If it is, credit probably goes to his happy roots in Belgium, where the 44-year-old, an only child, was surrounded by a large extended family.

He gave his first big interview since joining Dior to Vogue, and it appears in the December issue, on newsstands later this week.

Simons said his childhood encouraged a sense of community and he wanted to replicate that in his new surroundings.

"I am superproud of my parents - my mother was a cleaning lady, and my father was a night watchman in the army," said Simons. "And now I stand in this world, and yeah, it's a bourgeois environment, in a house that's seen in France as the most important position in fashion, along with Chanel. But I don't care about that. What I find amazing is that it's a beautiful house where I can make clothes to make women happy. I was raised in a very happy nest by very happy people, and I like to think that those are enough ingredients to make me succeed at Dior."

It certainly seems a different mindset than Simons' predecessor, John Galliano, had when he was fired after a video surfaced of him making anti-Semitic remarks.

The interview process for the top designer spot at Christian Dior wasn't perfunctory, not even with Simons' impeccable reputation, coming from Jil Sander. He had to meet every single employee before parent company LVMH Moet Hennessey Louis Vuitton went public with his appointment last spring.

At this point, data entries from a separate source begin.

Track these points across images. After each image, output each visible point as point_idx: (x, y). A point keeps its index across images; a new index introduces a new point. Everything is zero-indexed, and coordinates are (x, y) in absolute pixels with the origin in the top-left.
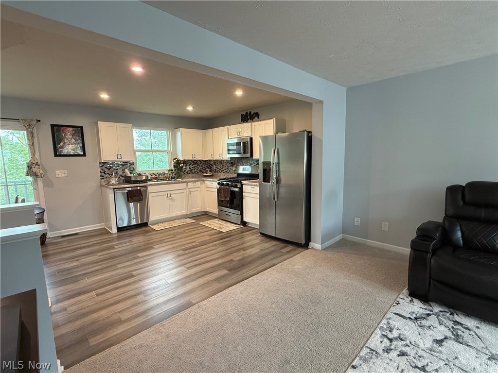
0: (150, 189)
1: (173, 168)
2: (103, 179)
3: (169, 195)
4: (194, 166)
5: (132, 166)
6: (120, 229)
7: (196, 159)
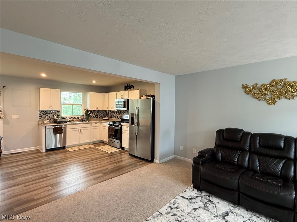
0: (68, 127)
1: (84, 115)
2: (41, 120)
3: (80, 131)
4: (97, 113)
5: (59, 113)
6: (48, 150)
7: (98, 110)
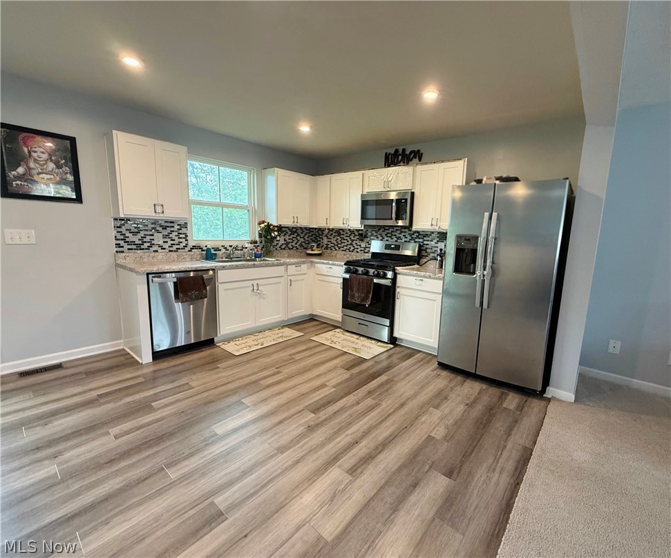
0: (222, 276)
1: (257, 239)
2: (123, 252)
3: (255, 288)
4: (292, 236)
5: (184, 230)
6: (158, 356)
7: (299, 225)
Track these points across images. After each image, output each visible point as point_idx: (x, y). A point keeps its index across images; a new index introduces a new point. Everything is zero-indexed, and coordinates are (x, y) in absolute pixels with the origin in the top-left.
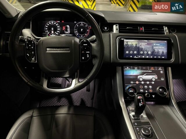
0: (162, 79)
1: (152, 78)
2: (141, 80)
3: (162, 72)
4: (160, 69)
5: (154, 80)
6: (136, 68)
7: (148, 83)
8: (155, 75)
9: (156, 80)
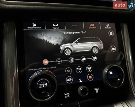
0: (113, 49)
1: (91, 47)
2: (68, 53)
3: (111, 33)
4: (108, 26)
5: (96, 51)
6: (55, 26)
7: (84, 59)
8: (97, 40)
9: (100, 51)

Many of the longtime workers saw hints of Christian Dior himself in Simons, but the designer told Vogue he wanted to honour the traditions and style that made the house so famous but also to give purpose to the future. He wanted to help pull the Dior woman from the crowd, he said.

"They weren't used to a personality like mine," Simons told Vogue, "to someone who was so direct and communicative.

"It's my nature to go to a place and make it comfortable for everyone, to create a sense of togetherness. I wanted to make clear to everybody, and not just in the company, that ... not in an aggressive way, but in a very sweet way ... I had taken control of the situation."